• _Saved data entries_
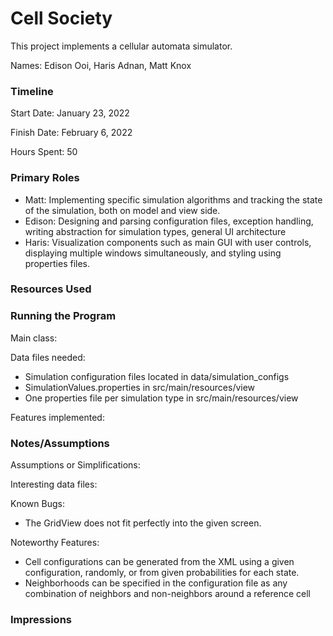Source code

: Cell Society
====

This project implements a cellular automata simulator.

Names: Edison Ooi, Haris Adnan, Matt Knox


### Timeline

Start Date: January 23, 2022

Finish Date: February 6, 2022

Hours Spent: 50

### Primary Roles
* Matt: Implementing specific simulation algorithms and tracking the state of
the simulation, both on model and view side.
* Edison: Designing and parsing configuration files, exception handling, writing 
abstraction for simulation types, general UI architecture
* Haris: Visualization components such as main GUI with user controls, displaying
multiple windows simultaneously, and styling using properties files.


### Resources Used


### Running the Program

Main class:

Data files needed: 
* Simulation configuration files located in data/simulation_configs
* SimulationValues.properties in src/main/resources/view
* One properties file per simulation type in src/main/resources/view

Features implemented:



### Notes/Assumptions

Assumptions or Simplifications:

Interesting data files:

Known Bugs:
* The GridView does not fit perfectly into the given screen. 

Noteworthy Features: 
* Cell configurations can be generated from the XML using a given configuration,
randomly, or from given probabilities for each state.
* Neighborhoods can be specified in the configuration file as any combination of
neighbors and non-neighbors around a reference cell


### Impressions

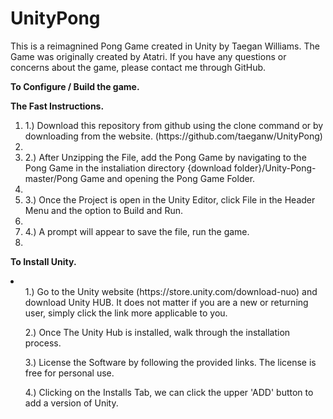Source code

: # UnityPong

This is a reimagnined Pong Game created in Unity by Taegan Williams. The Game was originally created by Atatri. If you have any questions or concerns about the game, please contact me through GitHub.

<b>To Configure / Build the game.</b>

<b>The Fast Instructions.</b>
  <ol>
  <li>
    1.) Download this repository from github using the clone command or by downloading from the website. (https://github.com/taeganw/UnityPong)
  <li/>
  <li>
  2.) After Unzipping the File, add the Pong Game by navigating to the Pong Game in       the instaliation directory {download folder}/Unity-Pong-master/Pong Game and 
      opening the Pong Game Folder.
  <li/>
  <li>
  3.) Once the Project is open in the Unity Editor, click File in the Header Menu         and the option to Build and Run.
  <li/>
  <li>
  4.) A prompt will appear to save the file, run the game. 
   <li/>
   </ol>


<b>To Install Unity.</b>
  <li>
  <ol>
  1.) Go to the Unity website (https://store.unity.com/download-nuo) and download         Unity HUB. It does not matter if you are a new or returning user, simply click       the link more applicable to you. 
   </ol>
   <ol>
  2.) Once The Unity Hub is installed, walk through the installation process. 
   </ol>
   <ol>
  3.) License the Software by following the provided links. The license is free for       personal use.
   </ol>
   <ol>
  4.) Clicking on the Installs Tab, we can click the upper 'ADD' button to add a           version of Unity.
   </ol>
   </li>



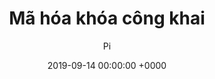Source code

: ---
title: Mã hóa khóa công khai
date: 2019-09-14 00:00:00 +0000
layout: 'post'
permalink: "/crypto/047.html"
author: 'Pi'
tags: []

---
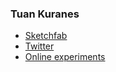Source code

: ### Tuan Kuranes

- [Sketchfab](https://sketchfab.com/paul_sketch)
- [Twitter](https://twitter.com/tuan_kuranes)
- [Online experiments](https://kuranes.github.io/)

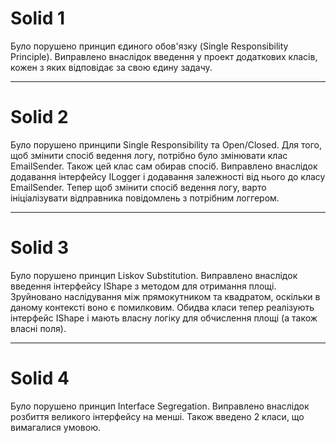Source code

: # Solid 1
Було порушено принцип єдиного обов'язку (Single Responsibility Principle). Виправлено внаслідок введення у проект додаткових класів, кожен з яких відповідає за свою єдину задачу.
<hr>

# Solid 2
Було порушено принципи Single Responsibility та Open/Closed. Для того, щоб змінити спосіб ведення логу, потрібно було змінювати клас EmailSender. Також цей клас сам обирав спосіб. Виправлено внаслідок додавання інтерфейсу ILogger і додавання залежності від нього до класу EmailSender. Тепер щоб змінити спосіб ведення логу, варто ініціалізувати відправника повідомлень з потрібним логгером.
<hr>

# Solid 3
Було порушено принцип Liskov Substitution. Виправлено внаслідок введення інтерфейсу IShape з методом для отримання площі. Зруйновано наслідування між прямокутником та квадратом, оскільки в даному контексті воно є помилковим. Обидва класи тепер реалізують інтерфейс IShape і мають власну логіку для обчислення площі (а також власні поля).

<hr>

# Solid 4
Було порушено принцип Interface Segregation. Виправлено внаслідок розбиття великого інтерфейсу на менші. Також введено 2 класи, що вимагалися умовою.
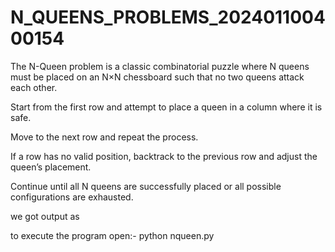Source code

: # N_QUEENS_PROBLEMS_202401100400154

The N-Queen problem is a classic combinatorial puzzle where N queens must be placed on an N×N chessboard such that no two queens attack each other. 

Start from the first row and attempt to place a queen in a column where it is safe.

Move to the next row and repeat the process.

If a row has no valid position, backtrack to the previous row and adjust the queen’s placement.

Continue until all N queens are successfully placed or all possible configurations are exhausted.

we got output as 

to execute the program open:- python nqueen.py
...
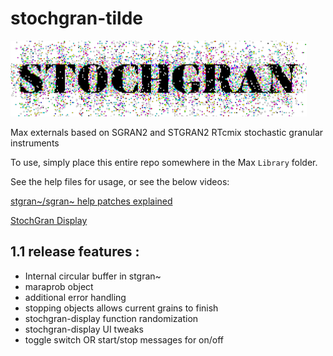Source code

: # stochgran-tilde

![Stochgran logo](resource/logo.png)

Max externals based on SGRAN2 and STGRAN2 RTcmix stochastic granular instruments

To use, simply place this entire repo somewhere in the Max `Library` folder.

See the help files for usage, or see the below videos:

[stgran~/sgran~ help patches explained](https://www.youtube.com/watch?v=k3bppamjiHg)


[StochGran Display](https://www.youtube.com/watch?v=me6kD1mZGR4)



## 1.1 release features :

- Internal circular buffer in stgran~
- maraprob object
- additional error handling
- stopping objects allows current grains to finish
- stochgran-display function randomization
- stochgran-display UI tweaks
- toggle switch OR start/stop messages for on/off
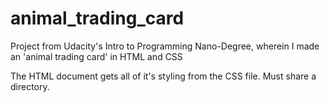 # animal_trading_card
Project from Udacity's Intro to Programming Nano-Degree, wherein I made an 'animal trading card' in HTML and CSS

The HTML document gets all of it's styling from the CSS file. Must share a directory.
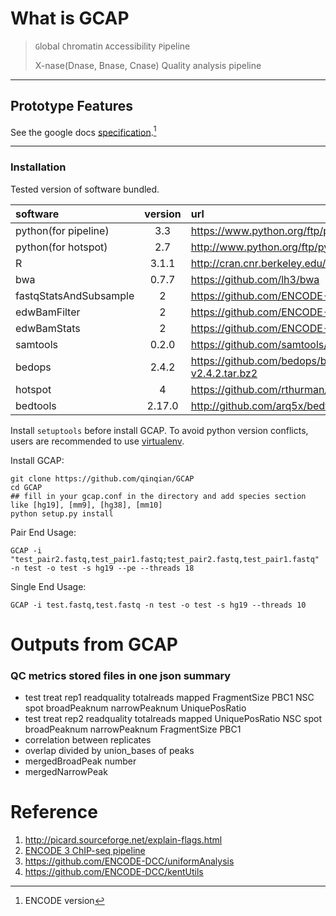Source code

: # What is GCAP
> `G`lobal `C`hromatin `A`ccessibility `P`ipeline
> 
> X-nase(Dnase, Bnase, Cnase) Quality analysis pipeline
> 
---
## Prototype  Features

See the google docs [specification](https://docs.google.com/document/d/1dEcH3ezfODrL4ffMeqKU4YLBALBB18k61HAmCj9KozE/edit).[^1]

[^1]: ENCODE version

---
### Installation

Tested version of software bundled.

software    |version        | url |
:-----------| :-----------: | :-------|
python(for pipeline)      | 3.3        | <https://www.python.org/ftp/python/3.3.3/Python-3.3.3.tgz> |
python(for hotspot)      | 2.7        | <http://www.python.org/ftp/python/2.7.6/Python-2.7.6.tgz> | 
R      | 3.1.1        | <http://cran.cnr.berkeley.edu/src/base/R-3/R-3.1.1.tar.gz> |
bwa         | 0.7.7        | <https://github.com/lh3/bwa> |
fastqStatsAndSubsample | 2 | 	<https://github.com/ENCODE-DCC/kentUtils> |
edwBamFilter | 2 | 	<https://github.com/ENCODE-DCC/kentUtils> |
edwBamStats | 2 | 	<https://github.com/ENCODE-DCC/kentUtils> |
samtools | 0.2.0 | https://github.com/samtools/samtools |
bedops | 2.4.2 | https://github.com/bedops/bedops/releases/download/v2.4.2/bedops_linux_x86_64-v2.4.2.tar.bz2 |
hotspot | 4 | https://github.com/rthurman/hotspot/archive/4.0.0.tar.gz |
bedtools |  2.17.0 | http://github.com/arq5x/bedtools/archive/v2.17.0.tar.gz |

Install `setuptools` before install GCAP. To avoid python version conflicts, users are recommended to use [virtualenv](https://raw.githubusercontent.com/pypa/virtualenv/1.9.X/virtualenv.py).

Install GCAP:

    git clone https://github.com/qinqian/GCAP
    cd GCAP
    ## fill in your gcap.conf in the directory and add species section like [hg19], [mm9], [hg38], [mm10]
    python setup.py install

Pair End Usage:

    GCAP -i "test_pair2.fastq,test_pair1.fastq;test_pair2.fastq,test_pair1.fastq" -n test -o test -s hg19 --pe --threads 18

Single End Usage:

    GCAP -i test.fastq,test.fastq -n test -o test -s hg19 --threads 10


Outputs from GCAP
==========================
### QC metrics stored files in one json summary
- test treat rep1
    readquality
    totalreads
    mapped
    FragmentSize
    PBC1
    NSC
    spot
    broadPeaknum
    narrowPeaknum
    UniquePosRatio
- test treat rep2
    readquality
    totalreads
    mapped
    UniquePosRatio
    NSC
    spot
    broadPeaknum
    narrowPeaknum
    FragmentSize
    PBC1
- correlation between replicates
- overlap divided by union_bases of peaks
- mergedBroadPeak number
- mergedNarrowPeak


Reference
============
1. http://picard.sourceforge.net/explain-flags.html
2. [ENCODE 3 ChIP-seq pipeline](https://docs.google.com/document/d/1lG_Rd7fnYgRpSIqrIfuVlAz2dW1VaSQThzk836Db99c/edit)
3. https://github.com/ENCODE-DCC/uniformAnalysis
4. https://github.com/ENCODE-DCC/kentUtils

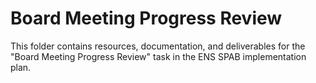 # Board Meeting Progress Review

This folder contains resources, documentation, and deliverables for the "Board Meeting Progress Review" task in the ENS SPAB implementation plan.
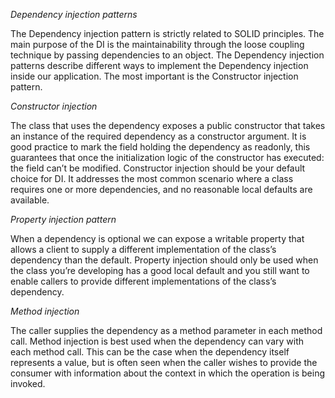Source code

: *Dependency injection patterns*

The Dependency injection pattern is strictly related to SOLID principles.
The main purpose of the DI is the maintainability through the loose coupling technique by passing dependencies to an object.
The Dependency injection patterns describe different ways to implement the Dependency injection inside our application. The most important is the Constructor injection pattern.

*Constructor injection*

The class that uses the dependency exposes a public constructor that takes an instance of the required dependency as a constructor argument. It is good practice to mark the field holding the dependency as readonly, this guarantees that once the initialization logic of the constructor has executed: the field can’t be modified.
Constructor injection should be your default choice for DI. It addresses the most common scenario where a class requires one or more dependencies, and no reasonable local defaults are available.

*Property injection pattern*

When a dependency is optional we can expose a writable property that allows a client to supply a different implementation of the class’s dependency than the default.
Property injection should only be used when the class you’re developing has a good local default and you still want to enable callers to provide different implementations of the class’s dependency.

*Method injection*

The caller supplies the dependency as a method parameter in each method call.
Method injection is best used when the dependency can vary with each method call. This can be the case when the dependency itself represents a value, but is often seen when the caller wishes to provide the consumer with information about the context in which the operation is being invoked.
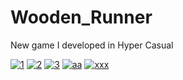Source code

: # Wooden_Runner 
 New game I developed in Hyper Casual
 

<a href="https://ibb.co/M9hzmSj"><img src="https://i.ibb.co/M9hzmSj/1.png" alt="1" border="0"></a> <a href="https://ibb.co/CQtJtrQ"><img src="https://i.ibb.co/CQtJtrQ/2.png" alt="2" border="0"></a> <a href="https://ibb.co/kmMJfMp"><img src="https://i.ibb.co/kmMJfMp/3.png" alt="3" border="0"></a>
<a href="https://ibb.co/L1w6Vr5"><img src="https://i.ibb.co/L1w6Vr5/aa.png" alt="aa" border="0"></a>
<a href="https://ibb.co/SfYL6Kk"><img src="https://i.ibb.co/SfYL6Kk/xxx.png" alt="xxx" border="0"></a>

• _ACTIVITY_
Format the lines from the one containing "--pe --threads 18" through the one containing "- mergedNarrowPeak" as a Markdown table with the columns Row and Text, omitting blank lines.

• _EXPECTED OUTPUT_
| Row | Text |
|---|---|
| 1 |     GCAP -i "test_pair2.fastq,test_pair1.fastq;test_pair2.fastq,test_pair1.fastq" -n test -o test -s hg19 --pe --threads 18 |
| 2 | Single End Usage: |
| 3 |     GCAP -i test.fastq,test.fastq -n test -o test -s hg19 --threads 10 |
| 4 | Outputs from GCAP |
| 5 | ========================== |
| 6 | ### QC metrics stored files in one json summary |
| 7 | - test treat rep1 |
| 8 |     readquality |
| 9 |     totalreads |
| 10 |     mapped |
| 11 |     FragmentSize |
| 12 |     PBC1 |
| 13 |     NSC |
| 14 |     spot |
| 15 |     broadPeaknum |
| 16 |     narrowPeaknum |
| 17 |     UniquePosRatio |
| 18 | - test treat rep2 |
| 19 |     readquality |
| 20 |     totalreads |
| 21 |     mapped |
| 22 |     UniquePosRatio |
| 23 |     NSC |
| 24 |     spot |
| 25 |     broadPeaknum |
| 26 |     narrowPeaknum |
| 27 |     FragmentSize |
| 28 |     PBC1 |
| 29 | - correlation between replicates |
| 30 | - overlap divided by union_bases of peaks |
| 31 | - mergedBroadPeak number |
| 32 | - mergedNarrowPeak |